CLAYTON — The Thousand Islands Land Trust has secured funding to purchase and protect wildlife habitats near Clayton and in Alexandria Bay.

Jake R. Tibbles, the land trust’s new executive director, said the nonprofit secured two North American Wetlands Conservation Act grants totaling $145,040.

The first, a $75,000 grant, will be used for the acquisition and protection of the 81-acre Sweet property just south of Alexandria Bay.

For several months, the trust has been in talks with landowner Brent Sweet, Alexandria Bay, on acquiring the property to expand the Otter Creek Wetland Preserve.

Mr. Tibbles has said that upon the purchase of the land, behind Big M along Route 26, the trust plans to create two trails with benches, picnic tables and interpretive signs along the two-mile stretch.

The trail will include 40 acres of Class 1 wetland and will have vantage points where hikers can get a scenic view of the Larger Otter Creek Preserve and its islands, which cover an area of 108 acres, including the Sweet property.

The second grant, of $70,040, will fund conservation efforts at the S. Gerald Ingerson Preserve, about one mile from the village of Clayton.

In December, the land trust purchased 142.3 acres southeast of the village along Black Creek Road from the S. Gerald Ingerson Trust — managed by Gerald F. Ingerson and Mary Ingerson-Mulchy, Alexandria Bay — for $50,000, according to Jefferson County property sale records.

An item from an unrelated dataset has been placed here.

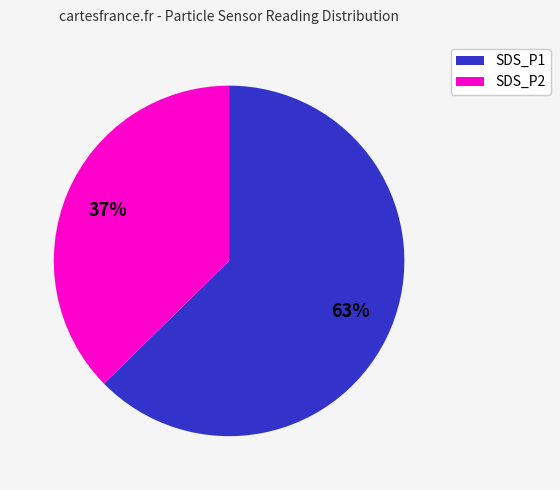

Count the number of slices in the pie.

2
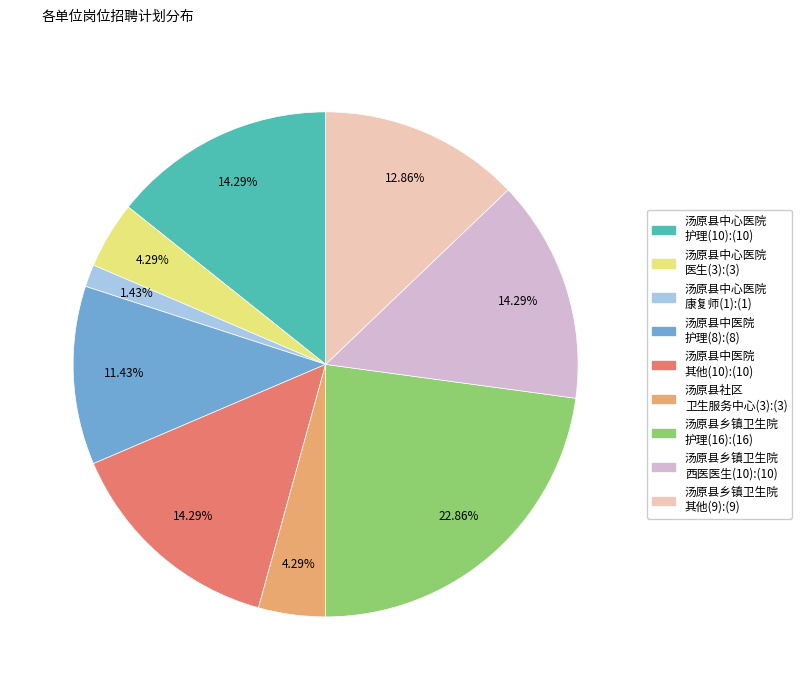

Is there any slice that represents more than half of the pie?

No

The preserve — which consists of mature forests, vibrant shrub lands and pristine riparian habitat along McCarn Creek — is vital habitat for wintering waterfowl, shorebirds, waterbirds, land birds and a variety of other wildlife, according to the land trust.

The trust plans eventually to open the preserve to the public for recreational use.

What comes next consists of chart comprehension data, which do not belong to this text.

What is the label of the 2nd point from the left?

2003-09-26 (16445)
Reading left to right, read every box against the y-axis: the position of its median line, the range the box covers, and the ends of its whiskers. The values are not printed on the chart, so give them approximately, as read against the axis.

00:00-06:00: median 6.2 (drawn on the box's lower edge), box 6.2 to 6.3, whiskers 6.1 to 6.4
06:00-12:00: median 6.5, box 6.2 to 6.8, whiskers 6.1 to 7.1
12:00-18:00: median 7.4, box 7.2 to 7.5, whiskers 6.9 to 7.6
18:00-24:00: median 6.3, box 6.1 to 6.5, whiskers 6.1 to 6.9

The North American Wetlands Conservation Act of 1989 provides matching grants to organizations and individuals who have developed partnerships to carry out wetland conservation projects for the benefit of migratory birds and other wildlife.

The act’s Small Grants Program, for which the land trust applied, is a competitive matching grant that aids the long-term protection, restoration and enhancement of wetlands and associated uplands habitats.

The trust also recently secured two other grants — totaling $22,000 — through the Land Trust Alliance’s state Conservation Partnership Program.

Funded through the state’s Environmental Protection Fund, the grants will help purchase the Sweet property and expand the TILTreks & Talks Program — the land trust’s educational and outreach program.